Quality over Quantity (QoQ) is a data-centric robot learning framework that curates high-quality demonstrations using Influence Functions. By defining data quality as the contribution of a training sample to reducing validation loss, QoQ achieves state-of-the-art performance, outperforming baselines by up to 30% in real-world success rates.
TL;DR
Training robots on "more" data is often counterproductive if the data is noisy or suboptimal. QoQ (Quality over Quantity) introduces a systematic way to prune robot demonstration datasets by using Influence Functions. Instead of guessing which data is "good" based on visual similarity, QoQ mathematically estimates how much each trajectory reduces the model's loss on a target task. Results show a massive jump in success rates (up to 30%) by training on less but better data.
The Curation Crisis in Robot Learning
The current "scaling law" obsession in robotics assumes that more teleoperated demonstrations lead to better Generalist Robot policies. However, human operators are inconsistent—they hesitate, make mistakes, and take suboptimal paths.
Prior work attempted to solve this using:
- Retrieval-based methods: Finding data that "looks" like expert data in a latent space (VAE).
- Mutual Information: Selecting data with high state-action predictability.
The catch? These are proxy metrics. Just because a trajectory looks like an expert's doesn't mean it helps the neural network learn the underlying physics or logic of the task.
The Core Insight: Influence as Quality
The authors argue that quality = contribution to performance. If adding a specific demonstration helps the robot achieve a lower loss on a "perfect" validation set, that data is high quality.
Mapping the Math to Intuition
QoQ uses a first-order approximation of Influence Functions. Usually, calculating the change in model parameters for every data point requires calculating a massive Hessian matrix (second-order derivatives), which is impossible for modern VLAs with billions of parameters.
QoQ bypasses this using normalized gradient inner products:
Instead of averaging influence across the whole validation set (which adds noise), QoQ looks for the Maximum Influence. It asks: "Is this training step highly relevant to AT LEAST ONE step in my 'perfect' demonstration?"
Fig 1: The QoQ pipeline. Gradients from the training data are compared to validation gradients. Green indicates a helpful "push" toward the desired behavior.
Two Key Innovations for Robotics
1. Maximum Influence Scoring
Unlike standard influence estimation in NLP, robot trajectories are long sequences of divergent behaviors (reaching, grasping, lifting). Averaging these signals washes out the useful information. By taking the max, QoQ identifies specific "critical moments" (like the exact moment of a grasp) where the training data provides the most value.
2. Trajectory-wise Curation
Neural networks are sensitive to distribution shifts. If you only pick the "best" individual state-action pairs, you end up with a dataset full of "grasping" frames but no "reaching" frames. This creates a broken policy. QoQ aggregates scores across a whole trajectory, ensuring the robot learns a coherent start-to-finish behavior.

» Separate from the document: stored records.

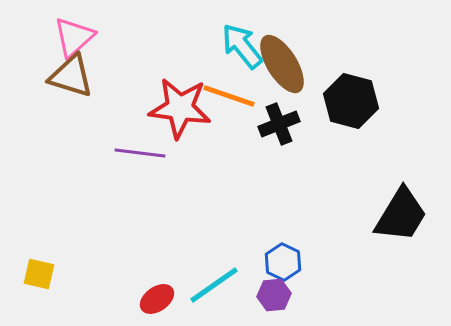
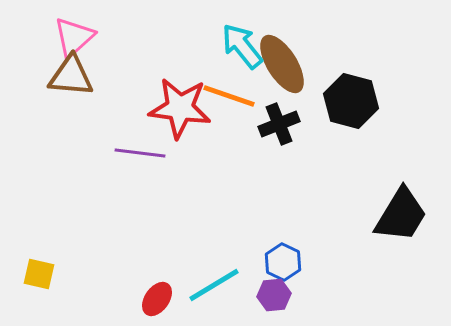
brown triangle: rotated 12 degrees counterclockwise
cyan line: rotated 4 degrees clockwise
red ellipse: rotated 20 degrees counterclockwise
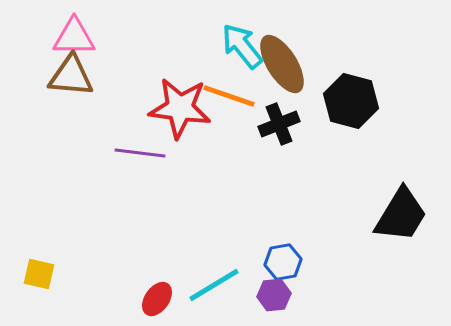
pink triangle: rotated 42 degrees clockwise
blue hexagon: rotated 24 degrees clockwise
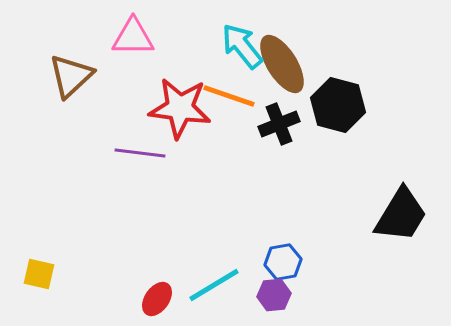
pink triangle: moved 59 px right
brown triangle: rotated 48 degrees counterclockwise
black hexagon: moved 13 px left, 4 px down
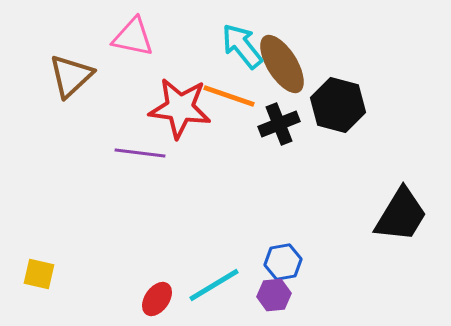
pink triangle: rotated 12 degrees clockwise
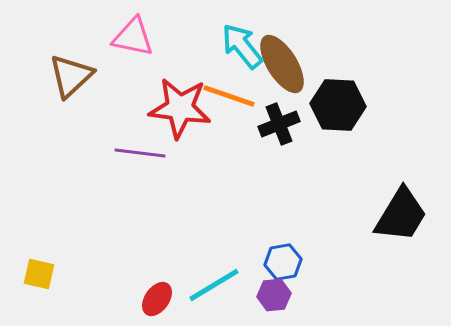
black hexagon: rotated 12 degrees counterclockwise
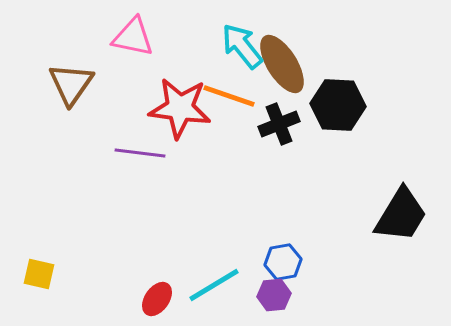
brown triangle: moved 8 px down; rotated 12 degrees counterclockwise
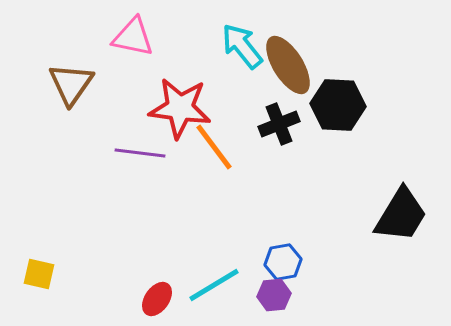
brown ellipse: moved 6 px right, 1 px down
orange line: moved 15 px left, 51 px down; rotated 34 degrees clockwise
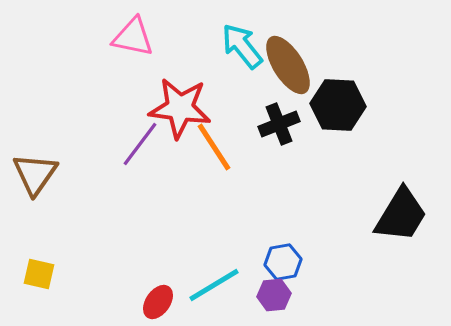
brown triangle: moved 36 px left, 90 px down
orange line: rotated 4 degrees clockwise
purple line: moved 9 px up; rotated 60 degrees counterclockwise
red ellipse: moved 1 px right, 3 px down
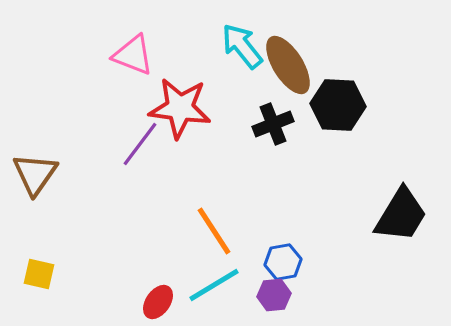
pink triangle: moved 18 px down; rotated 9 degrees clockwise
black cross: moved 6 px left
orange line: moved 84 px down
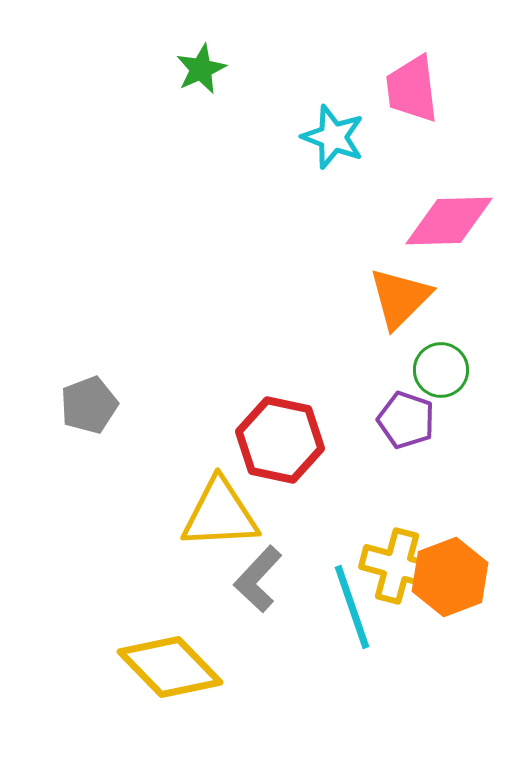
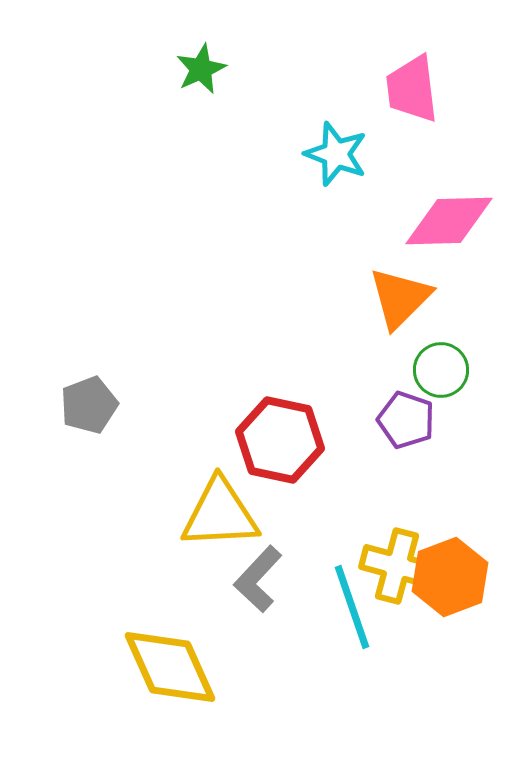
cyan star: moved 3 px right, 17 px down
yellow diamond: rotated 20 degrees clockwise
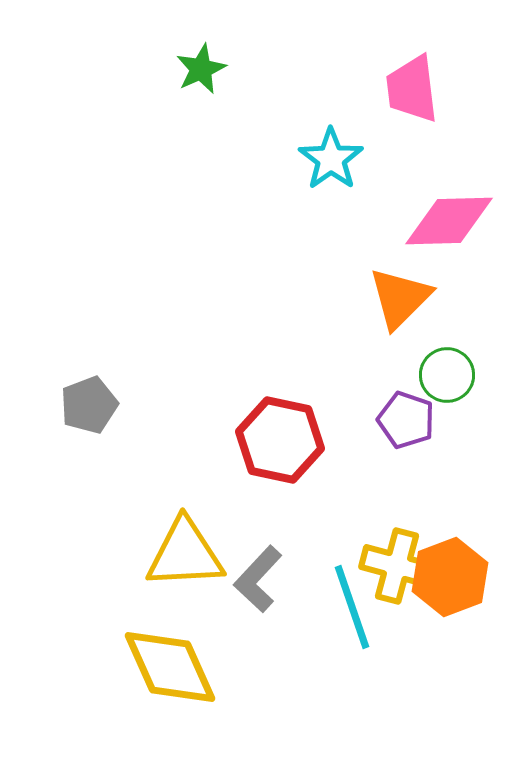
cyan star: moved 5 px left, 5 px down; rotated 16 degrees clockwise
green circle: moved 6 px right, 5 px down
yellow triangle: moved 35 px left, 40 px down
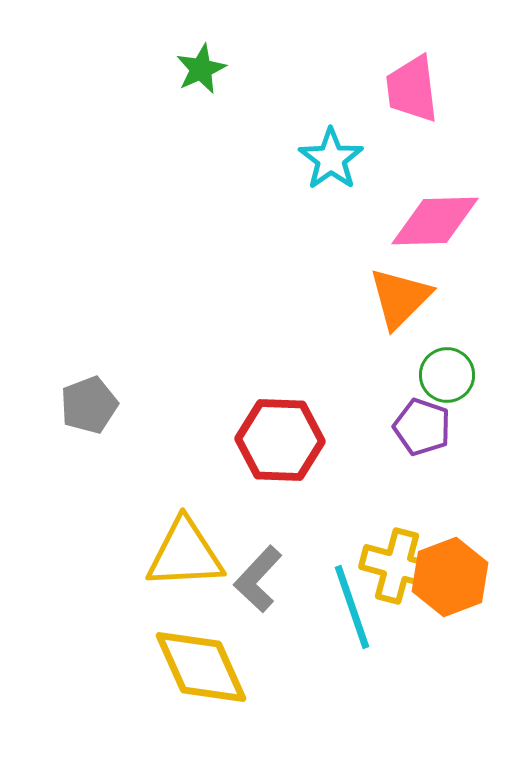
pink diamond: moved 14 px left
purple pentagon: moved 16 px right, 7 px down
red hexagon: rotated 10 degrees counterclockwise
yellow diamond: moved 31 px right
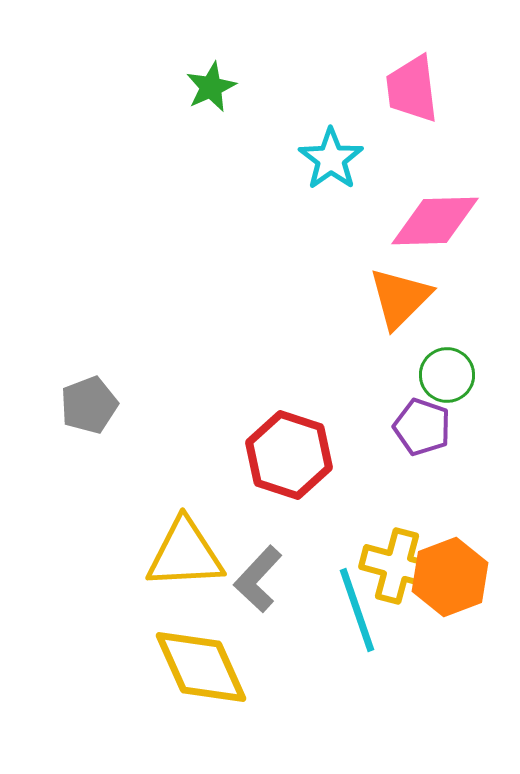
green star: moved 10 px right, 18 px down
red hexagon: moved 9 px right, 15 px down; rotated 16 degrees clockwise
cyan line: moved 5 px right, 3 px down
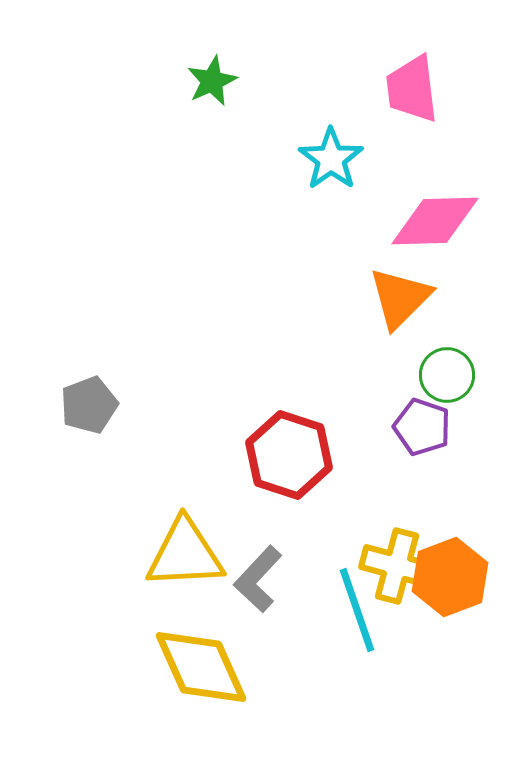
green star: moved 1 px right, 6 px up
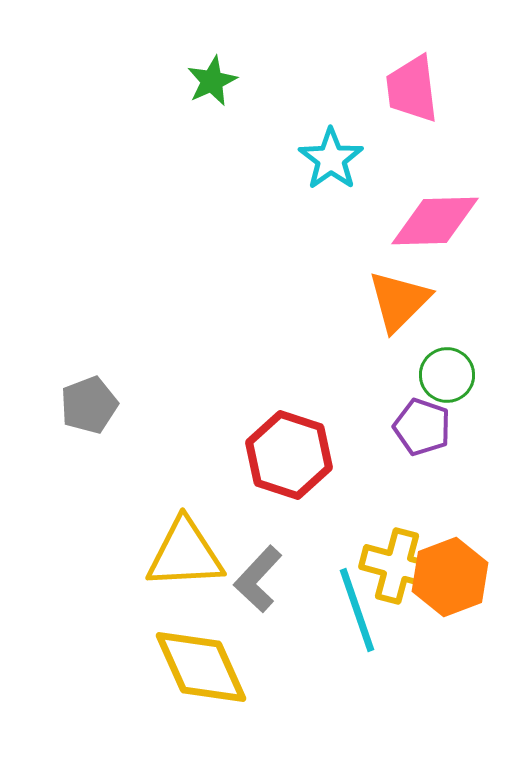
orange triangle: moved 1 px left, 3 px down
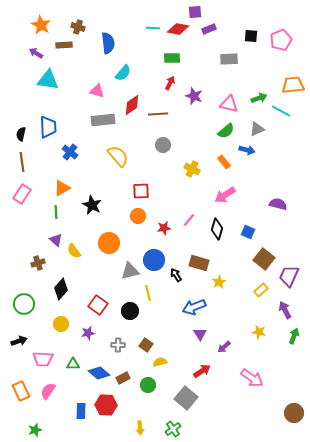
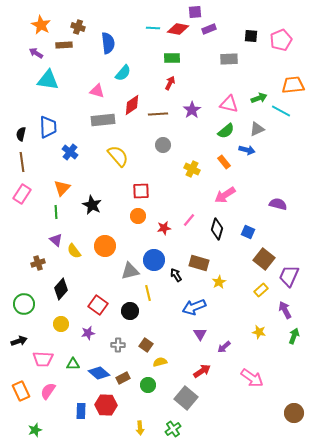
purple star at (194, 96): moved 2 px left, 14 px down; rotated 18 degrees clockwise
orange triangle at (62, 188): rotated 18 degrees counterclockwise
orange circle at (109, 243): moved 4 px left, 3 px down
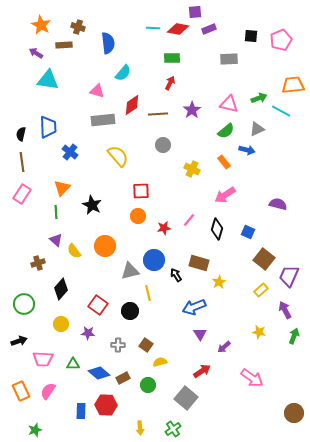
purple star at (88, 333): rotated 16 degrees clockwise
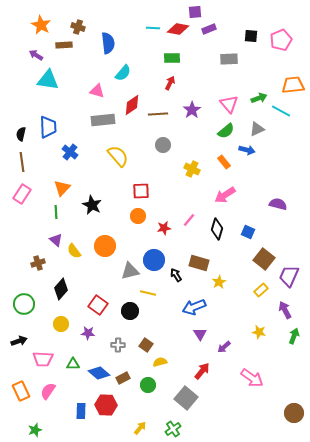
purple arrow at (36, 53): moved 2 px down
pink triangle at (229, 104): rotated 36 degrees clockwise
yellow line at (148, 293): rotated 63 degrees counterclockwise
red arrow at (202, 371): rotated 18 degrees counterclockwise
yellow arrow at (140, 428): rotated 136 degrees counterclockwise
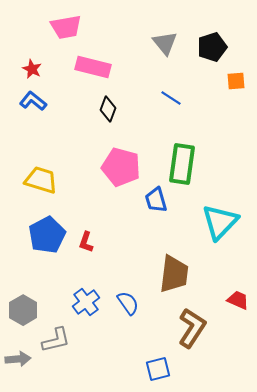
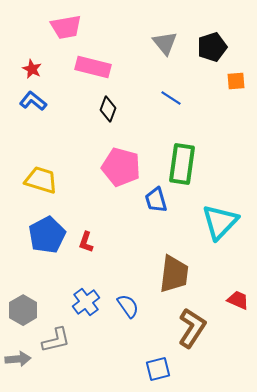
blue semicircle: moved 3 px down
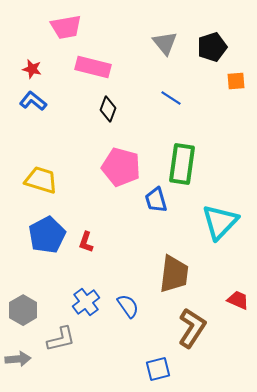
red star: rotated 12 degrees counterclockwise
gray L-shape: moved 5 px right, 1 px up
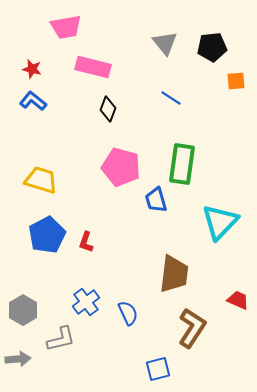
black pentagon: rotated 12 degrees clockwise
blue semicircle: moved 7 px down; rotated 10 degrees clockwise
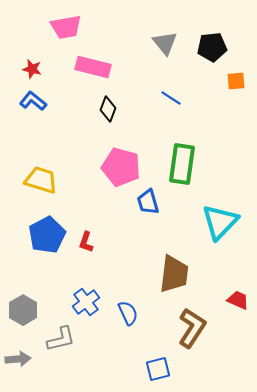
blue trapezoid: moved 8 px left, 2 px down
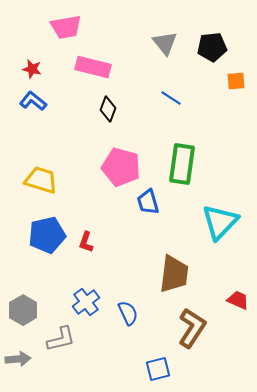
blue pentagon: rotated 15 degrees clockwise
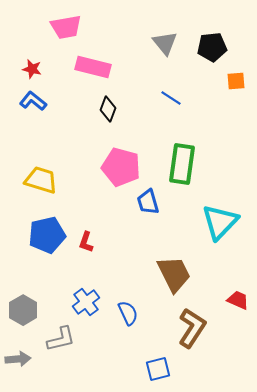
brown trapezoid: rotated 33 degrees counterclockwise
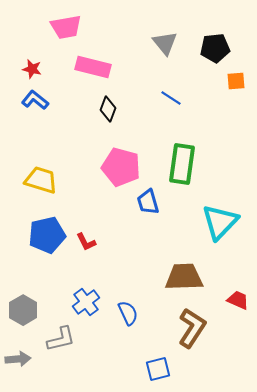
black pentagon: moved 3 px right, 1 px down
blue L-shape: moved 2 px right, 1 px up
red L-shape: rotated 45 degrees counterclockwise
brown trapezoid: moved 10 px right, 3 px down; rotated 66 degrees counterclockwise
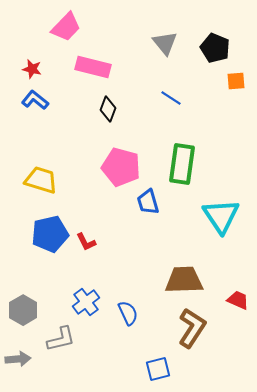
pink trapezoid: rotated 36 degrees counterclockwise
black pentagon: rotated 28 degrees clockwise
cyan triangle: moved 1 px right, 6 px up; rotated 18 degrees counterclockwise
blue pentagon: moved 3 px right, 1 px up
brown trapezoid: moved 3 px down
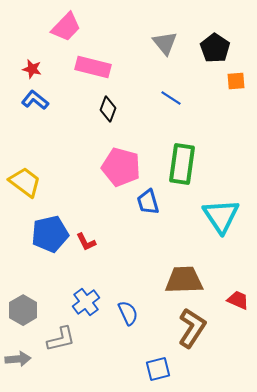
black pentagon: rotated 12 degrees clockwise
yellow trapezoid: moved 16 px left, 2 px down; rotated 20 degrees clockwise
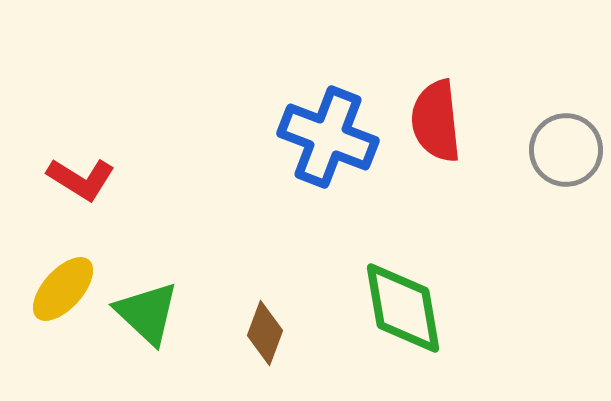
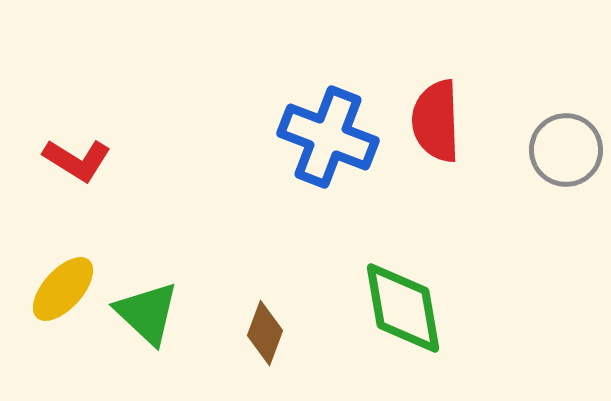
red semicircle: rotated 4 degrees clockwise
red L-shape: moved 4 px left, 19 px up
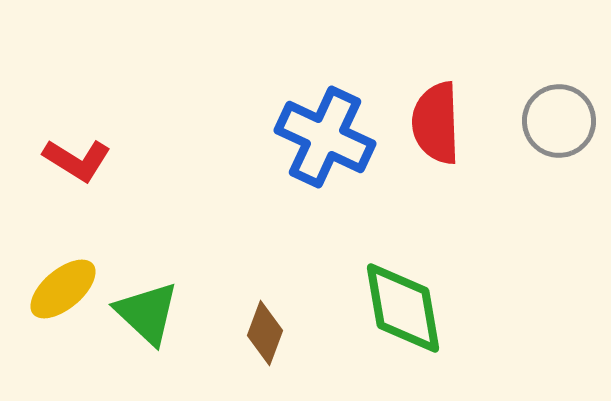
red semicircle: moved 2 px down
blue cross: moved 3 px left; rotated 4 degrees clockwise
gray circle: moved 7 px left, 29 px up
yellow ellipse: rotated 8 degrees clockwise
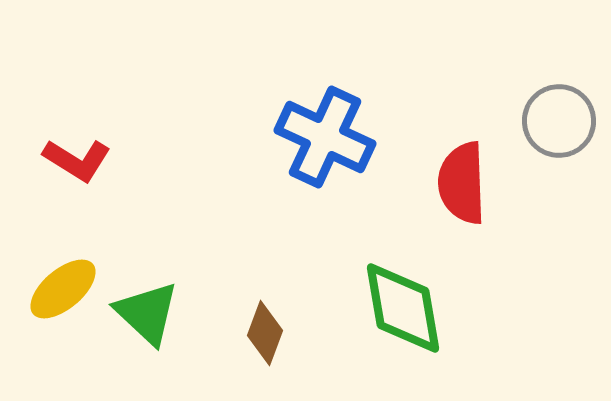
red semicircle: moved 26 px right, 60 px down
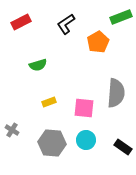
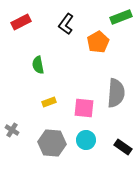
black L-shape: rotated 20 degrees counterclockwise
green semicircle: rotated 96 degrees clockwise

Results: Turning 50% Success into 99%
The researchers tested QoQ against "Behavior Retrieval" and "Flow Retrieval" across simulations and real Franka robots.
- Simulation (Robomimic): In a "Can" task with 50/50 success and fail data, QoQ identified the successful data with near 100% accuracy, while baselines struggled around 60%.
- Real-World (Banana Grasping): QoQ achieved an 86.7% success rate. The best baseline only hit 56.7%.
- In-the-Wild (DROID Dataset): Even on highly heterogeneous data with different camera angles and environments, QoQ successfully filtered "clean" demonstrations.
Fig 2: Success rate comparison. Notice how QoQ (green) consistently dominates across different task complexities.
Critical Analysis & Future Outlook
The beauty of QoQ is its implementation efficiency. By using techniques like OPORP (random projections) and only computing gradients for a few layers (like the action head), the authors made a theoretically "heavy" method practical for modern Vision-Language-Action (VLA) models like GR00T.
Limitations:
- It still requires a "clean" validation set (though the authors showed you can even use failed policy rollouts if you flip the sign of the influence).
- Computing gradients is still more expensive than simple visual retrieval.
The Takeaway: As we move toward "Robot Foundation Models," the bottleneck is no longer data quantity—it's the signal-to-noise ratio. QoQ provides the mathematical filter needed to ensure our robots learn from the best of us, not our mistakes.